このページでは、管理者とデベロッパーの両方が Google Cloud コンソールで使用できる Google Kubernetes Engine(GKE)ページの概要について説明します。
このページを読む前に、次のことと Kubernetes の基本コンセプトを理解しておく必要があります。
概要
Google Cloud コンソールには、プロジェクトの GKE クラスタとそのリソースの管理に役立つ複数のページがあります。これらのページを使用して、GKE リソースの作成、表示、検査、管理、削除を行うことができます。[ワークロード] ページから、ステートレス アプリケーションの Kubernetes Deployment を直接作成することもできます。
Google Cloud コンソールの GKE ページは、gcloud
および kubectl
コマンドライン ツールと組み合わせると、DevOps ワークフロー、問題のトラブルシューティング、迅速なプロトタイピング、複数の GKE クラスタまたは Google Cloud プロジェクトの操作に役立ちます。コマンドライン ツールでクラスタに対し、リソース情報に関するクエリを実行する代わりに、これらのページを使用することで、あらゆるクラスタ内のすべての情報をすばやく簡単に取得できます。
必要なロール
プロジェクト オーナーでない場合、Google Cloud コンソールでクラスタを表示するには、少なくとも次の Identity and Access Management(IAM)ロールが必要です。
- Kubernetes Engine 閲覧者(
roles/container.viewer
): このロールを使用すると、ユーザーは Google Cloud コンソールで GKE クラスタのページやその他のコンテナ リソースを表示できます。このロールに含まれる権限の詳細について、または読み取り / 書き込み権限を持つロールを付与する方法については、IAM のドキュメントの Kubernetes Engine のロールをご覧ください。
組織に Google Cloud 外のクラスタがある場合は、これらのクラスタとそのリソースを表示してログインするための追加の権限が必要です。
GKE コンソール ページ
以降のセクションでは、各コンソール ページとその機能について説明します。
GKE Enterprise の概要
GKE Enterprise を有効にしている場合、[GKE Enterprise の概要] には、セキュリティ上の問題、フリートの推定費用、フリート全体の Policy Controller のカバレッジ、Config Sync パッケージの同期ステータスなど、フリートの概要が表示されます。また、リソース使用率のフリートレベル ビューも提供します。これを使用して、費用、アプリケーション設計、リソース割り当てを最適化できます。

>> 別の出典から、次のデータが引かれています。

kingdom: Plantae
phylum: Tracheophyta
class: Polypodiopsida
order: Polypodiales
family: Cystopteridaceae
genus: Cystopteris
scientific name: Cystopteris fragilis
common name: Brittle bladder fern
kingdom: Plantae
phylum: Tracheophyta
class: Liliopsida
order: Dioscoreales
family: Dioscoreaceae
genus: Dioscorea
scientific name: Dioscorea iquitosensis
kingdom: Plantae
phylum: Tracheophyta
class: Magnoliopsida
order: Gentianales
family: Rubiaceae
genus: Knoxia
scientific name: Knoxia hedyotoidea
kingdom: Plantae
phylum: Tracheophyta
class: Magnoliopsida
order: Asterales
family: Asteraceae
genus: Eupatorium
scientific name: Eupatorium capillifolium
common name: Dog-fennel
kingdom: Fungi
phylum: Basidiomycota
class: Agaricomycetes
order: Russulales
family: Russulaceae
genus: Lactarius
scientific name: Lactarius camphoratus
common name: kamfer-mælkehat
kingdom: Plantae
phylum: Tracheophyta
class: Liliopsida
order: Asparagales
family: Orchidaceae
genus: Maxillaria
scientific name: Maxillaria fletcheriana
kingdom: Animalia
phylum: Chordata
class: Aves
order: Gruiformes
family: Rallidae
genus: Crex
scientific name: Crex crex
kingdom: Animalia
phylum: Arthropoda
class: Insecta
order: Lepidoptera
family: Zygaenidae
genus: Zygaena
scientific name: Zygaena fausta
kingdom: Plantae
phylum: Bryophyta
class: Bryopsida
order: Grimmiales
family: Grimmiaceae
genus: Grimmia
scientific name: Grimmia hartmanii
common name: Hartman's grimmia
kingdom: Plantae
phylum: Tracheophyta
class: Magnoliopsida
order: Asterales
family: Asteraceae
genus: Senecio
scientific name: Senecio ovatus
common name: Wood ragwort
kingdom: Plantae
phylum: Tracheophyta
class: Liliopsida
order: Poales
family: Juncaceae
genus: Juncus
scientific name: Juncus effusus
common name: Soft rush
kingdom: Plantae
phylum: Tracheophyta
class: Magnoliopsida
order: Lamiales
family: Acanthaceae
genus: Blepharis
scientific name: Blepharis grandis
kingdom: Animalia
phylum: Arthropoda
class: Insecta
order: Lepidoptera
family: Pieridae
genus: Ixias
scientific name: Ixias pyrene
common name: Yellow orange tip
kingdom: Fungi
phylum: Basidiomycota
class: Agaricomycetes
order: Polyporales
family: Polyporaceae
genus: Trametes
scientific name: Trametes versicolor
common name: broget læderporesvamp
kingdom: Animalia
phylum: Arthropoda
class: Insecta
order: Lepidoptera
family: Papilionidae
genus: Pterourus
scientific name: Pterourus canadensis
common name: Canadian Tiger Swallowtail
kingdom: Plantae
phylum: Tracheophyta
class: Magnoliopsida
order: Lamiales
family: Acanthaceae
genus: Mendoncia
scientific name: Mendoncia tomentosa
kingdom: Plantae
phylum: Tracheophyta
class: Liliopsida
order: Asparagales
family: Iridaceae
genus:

詳細については、GKE Enterprise の概要を使用するをご覧ください。
Kubernetes クラスタ
[Kubernetes クラスタ] にはプロジェクトで作成したすべての Kubernetes クラスタが表示されます。このページを使用して、新しいクラスタを作成したり、クラスタの詳細を検査したり、クラスタ設定を変更したり、Cloud Shell を使用してクラスタに接続したり、クラスタを削除したりできます。
クラスタをフリートに登録している場合、クラスタのフリートはクラスタリストの [フリート] 列に表示されます。Google Cloud コンソールでフリート ステータスを表示する方法については、フリート メンバーシップ ステータスを取得するをご覧ください。
各クラスタには、一般的な操作をすばやく実行できる [アクション] メニューがあります。これを使用するには、クラスタリスト内のクラスタの横にある
[操作] をクリックします。このメニューでは、次の操作ができます。- [編集] をクリックして、詳細ページでクラスタの設定を変更します。
- [接続] をクリックして、
kubectl
を使用してコマンドラインからクラスタに接続するか、[ワークロード] ページを開きます。 - [削除] をクリックしてクラスタを削除します。
- [登録] または [登録解除] をクリックして、クラスタのフリート メンバーシップを更新します。
- [階層を変更] をクリックして、クラスタ階層を変更します。
Google Cloud 外のクラスタでは、選択した ID プロバイダを使用してクラスタに対して認証することもできます。
[使用率]、[オブザーバビリティ]、[費用の最適化] タブをクリックすると、次の情報を表示できます。
- 使用率: GKE Enterprise を有効にしている場合は、クラスタが一覧表示されます。CPU、メモリ、またはディスクの使用率で並べ替えることもできます。これにより、リソースの使用率が最も高いクラスタをすばやく特定できます。クラスタ内のコンテナの再起動数とエラーログ数を確認することもできます。詳細については、フリートのリソース使用率の指標をご覧ください。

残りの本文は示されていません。